BEGIN
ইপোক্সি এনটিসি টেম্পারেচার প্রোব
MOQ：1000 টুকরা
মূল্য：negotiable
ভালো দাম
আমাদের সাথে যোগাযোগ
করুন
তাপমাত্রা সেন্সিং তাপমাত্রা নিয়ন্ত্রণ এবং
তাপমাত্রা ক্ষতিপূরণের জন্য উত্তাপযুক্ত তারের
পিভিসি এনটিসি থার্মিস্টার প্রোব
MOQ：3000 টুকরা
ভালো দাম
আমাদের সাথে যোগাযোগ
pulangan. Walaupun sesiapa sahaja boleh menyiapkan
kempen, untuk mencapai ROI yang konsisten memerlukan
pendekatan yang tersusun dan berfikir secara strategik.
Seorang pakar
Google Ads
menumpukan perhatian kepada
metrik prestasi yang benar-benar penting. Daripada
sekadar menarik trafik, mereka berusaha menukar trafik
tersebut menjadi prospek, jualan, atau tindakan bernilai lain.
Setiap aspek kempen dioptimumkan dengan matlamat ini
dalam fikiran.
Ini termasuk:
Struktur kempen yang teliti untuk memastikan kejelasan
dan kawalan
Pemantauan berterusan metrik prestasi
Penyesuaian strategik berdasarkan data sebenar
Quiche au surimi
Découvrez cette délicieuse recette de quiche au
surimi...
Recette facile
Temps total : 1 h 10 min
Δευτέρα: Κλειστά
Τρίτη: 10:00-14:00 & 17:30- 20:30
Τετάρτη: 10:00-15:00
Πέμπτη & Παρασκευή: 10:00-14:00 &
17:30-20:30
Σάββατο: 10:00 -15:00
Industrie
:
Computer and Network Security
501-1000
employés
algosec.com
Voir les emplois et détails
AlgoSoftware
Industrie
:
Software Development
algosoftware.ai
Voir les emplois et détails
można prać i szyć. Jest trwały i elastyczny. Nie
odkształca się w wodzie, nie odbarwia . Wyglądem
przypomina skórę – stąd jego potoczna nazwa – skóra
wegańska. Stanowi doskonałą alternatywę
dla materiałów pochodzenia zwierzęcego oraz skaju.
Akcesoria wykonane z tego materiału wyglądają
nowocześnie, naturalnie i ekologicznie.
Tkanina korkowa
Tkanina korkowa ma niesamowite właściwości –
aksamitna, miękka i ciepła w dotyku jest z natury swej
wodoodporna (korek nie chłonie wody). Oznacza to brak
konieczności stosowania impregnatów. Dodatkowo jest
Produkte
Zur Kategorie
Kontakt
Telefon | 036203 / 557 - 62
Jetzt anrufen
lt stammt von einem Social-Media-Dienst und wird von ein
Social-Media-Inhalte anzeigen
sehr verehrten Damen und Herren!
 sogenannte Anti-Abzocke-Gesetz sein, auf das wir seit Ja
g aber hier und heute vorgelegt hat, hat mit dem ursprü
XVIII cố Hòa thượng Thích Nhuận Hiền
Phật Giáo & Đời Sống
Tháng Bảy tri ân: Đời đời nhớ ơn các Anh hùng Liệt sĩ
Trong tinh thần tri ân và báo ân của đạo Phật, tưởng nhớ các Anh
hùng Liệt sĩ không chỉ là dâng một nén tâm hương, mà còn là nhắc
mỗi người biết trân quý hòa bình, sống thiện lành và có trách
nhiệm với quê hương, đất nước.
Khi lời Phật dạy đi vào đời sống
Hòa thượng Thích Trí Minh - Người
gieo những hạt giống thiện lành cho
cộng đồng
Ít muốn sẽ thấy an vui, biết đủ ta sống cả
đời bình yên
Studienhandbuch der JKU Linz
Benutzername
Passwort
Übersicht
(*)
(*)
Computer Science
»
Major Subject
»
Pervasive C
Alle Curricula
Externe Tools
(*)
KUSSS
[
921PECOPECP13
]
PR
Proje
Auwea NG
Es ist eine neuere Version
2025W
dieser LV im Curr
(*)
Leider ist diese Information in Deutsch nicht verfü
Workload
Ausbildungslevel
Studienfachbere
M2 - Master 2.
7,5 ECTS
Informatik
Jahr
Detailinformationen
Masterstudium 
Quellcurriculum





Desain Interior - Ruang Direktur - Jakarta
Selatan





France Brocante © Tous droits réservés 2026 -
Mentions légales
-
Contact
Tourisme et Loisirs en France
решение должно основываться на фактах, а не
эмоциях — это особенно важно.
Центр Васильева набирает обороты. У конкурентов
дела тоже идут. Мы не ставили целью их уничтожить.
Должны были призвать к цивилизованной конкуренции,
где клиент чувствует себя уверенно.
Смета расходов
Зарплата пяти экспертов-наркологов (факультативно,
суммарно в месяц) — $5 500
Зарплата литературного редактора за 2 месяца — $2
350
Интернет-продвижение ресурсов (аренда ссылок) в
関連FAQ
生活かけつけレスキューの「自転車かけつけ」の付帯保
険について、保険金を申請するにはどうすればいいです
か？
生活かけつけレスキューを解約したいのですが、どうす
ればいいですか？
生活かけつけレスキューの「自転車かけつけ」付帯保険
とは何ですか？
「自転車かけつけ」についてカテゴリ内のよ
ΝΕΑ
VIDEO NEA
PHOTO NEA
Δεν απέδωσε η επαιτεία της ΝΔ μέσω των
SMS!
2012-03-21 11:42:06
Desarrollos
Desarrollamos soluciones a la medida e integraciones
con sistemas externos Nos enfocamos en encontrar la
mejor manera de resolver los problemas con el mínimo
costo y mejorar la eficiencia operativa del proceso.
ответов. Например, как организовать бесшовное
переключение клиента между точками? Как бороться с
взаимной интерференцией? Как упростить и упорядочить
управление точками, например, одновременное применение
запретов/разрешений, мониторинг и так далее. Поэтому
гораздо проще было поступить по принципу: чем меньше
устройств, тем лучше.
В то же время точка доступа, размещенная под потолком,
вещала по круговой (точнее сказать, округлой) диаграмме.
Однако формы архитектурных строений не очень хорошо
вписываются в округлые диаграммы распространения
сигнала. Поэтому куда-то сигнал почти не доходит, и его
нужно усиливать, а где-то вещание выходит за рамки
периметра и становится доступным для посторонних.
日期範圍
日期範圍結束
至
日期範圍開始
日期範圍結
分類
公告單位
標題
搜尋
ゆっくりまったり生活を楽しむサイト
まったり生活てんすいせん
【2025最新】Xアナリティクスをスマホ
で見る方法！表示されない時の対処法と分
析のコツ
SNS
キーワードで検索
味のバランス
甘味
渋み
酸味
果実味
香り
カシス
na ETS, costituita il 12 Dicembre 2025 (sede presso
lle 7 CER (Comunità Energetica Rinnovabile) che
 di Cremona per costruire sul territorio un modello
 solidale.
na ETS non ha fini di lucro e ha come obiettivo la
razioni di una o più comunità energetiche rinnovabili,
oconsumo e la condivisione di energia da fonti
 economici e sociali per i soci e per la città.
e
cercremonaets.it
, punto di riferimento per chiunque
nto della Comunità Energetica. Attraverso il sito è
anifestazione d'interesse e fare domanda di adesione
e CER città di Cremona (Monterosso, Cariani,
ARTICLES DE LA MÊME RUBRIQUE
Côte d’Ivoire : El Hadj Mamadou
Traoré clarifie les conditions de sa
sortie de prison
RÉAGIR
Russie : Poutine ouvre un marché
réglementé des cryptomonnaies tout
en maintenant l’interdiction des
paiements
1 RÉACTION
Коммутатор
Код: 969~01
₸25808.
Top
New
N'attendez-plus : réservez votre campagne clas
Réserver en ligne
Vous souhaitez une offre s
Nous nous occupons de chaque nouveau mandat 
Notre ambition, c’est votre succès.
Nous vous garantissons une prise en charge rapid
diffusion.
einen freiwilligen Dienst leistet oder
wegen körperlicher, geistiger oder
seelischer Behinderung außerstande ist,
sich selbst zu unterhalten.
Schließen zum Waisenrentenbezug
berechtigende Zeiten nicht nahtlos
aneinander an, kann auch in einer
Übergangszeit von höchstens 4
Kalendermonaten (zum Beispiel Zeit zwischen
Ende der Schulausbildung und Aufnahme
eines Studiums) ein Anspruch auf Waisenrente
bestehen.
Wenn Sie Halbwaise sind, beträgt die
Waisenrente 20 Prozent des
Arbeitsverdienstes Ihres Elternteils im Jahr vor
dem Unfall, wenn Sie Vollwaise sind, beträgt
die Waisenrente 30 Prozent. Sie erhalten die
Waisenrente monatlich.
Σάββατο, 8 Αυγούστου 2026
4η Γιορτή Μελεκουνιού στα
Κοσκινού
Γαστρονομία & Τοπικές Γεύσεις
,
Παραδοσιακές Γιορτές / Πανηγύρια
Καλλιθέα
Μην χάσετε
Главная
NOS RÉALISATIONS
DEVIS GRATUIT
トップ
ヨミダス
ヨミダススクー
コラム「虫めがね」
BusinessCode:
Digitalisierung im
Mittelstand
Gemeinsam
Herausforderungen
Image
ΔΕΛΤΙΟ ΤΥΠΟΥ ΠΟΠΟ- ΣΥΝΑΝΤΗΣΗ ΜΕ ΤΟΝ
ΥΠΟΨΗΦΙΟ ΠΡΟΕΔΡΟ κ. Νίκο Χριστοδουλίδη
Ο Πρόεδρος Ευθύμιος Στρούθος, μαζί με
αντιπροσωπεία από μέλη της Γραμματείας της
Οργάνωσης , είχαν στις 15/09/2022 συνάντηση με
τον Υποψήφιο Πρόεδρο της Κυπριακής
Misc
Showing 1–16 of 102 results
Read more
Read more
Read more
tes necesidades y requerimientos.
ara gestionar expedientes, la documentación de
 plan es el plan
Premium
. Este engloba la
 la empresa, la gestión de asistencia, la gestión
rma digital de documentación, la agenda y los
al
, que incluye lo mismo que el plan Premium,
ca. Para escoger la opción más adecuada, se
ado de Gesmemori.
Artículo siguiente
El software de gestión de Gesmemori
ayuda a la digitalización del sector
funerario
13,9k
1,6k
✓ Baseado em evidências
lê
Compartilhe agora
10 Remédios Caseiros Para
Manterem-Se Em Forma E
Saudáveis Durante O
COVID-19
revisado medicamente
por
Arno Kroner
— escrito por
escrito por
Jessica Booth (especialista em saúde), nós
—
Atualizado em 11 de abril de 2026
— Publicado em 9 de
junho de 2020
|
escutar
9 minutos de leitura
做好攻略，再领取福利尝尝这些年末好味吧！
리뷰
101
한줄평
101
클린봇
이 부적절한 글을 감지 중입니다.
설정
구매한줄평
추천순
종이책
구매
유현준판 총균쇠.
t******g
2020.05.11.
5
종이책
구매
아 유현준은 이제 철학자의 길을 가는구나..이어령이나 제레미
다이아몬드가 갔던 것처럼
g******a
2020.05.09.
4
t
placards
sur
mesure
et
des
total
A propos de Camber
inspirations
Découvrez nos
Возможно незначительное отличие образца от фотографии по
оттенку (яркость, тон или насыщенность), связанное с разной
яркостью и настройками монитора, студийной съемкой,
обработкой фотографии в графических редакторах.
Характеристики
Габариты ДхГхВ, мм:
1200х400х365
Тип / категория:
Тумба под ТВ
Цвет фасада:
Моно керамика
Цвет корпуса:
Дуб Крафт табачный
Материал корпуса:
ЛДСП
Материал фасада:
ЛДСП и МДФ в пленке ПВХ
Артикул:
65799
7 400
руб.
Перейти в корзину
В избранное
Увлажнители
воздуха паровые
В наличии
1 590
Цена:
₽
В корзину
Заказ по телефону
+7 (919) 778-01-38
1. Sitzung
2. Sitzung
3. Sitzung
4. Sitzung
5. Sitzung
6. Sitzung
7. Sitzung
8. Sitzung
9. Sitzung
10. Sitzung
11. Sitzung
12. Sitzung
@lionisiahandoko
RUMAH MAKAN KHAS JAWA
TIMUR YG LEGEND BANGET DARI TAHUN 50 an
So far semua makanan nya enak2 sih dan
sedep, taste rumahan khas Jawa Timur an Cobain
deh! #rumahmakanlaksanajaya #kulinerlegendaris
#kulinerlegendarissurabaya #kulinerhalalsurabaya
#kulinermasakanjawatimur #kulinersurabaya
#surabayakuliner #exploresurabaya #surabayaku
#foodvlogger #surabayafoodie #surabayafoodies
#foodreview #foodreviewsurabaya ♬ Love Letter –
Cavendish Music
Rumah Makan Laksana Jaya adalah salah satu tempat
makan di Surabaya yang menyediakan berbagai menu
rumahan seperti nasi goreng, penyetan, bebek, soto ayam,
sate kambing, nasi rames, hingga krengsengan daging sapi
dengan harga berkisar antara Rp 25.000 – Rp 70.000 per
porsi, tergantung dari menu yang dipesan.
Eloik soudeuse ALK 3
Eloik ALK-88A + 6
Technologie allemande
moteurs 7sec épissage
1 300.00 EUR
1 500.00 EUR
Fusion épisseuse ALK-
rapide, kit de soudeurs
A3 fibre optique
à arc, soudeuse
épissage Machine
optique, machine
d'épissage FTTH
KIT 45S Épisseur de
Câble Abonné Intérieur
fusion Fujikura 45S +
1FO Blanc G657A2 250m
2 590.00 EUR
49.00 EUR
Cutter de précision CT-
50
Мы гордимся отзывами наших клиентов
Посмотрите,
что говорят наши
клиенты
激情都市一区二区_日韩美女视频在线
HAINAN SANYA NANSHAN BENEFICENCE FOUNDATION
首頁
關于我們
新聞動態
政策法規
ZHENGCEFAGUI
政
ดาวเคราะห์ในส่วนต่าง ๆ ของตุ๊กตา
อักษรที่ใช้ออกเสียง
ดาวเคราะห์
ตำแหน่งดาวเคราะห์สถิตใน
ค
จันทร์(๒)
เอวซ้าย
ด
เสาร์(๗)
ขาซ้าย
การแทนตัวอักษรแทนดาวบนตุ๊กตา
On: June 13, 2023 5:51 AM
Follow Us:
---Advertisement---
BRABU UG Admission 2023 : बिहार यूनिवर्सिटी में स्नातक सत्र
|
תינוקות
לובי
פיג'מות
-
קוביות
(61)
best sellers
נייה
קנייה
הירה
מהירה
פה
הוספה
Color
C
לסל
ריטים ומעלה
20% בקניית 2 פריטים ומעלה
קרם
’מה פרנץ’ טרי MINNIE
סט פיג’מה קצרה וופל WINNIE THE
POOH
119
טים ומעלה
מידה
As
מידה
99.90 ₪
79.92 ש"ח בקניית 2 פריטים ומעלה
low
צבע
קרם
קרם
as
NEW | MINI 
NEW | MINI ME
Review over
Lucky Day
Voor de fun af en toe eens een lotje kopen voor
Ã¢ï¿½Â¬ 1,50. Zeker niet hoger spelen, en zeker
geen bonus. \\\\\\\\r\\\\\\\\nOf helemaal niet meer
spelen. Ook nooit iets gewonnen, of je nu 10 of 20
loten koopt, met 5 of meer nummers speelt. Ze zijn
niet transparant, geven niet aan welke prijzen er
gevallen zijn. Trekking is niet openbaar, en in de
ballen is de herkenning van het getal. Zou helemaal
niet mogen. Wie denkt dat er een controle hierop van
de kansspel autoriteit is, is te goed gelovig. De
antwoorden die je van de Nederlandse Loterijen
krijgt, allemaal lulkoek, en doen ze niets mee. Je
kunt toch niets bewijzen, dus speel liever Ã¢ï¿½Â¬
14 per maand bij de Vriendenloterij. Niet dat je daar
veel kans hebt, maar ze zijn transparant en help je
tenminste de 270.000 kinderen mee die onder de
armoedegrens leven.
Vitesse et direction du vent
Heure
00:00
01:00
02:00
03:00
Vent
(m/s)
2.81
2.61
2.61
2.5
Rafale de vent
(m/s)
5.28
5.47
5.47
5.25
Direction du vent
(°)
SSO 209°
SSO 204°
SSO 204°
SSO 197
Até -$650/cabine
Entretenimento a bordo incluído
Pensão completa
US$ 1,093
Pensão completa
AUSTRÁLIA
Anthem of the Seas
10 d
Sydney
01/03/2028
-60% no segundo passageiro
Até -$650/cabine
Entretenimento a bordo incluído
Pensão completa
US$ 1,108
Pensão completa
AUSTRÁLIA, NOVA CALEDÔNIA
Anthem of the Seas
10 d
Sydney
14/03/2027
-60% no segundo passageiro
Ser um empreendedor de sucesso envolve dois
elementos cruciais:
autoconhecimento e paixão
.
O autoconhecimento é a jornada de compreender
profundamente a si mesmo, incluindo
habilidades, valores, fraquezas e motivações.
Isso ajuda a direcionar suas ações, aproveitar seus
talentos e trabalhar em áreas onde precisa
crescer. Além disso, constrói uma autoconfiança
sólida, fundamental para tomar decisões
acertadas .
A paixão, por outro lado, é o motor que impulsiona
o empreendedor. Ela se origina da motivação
END
TASK DIRECTIONS: Which lines of the entries above contain the word "nicht"? Copy each of them.

ANSWER TO THIS TASK:
Leider ist diese Information in Deutsch nicht verfü
berechtigende Zeiten nicht nahtlos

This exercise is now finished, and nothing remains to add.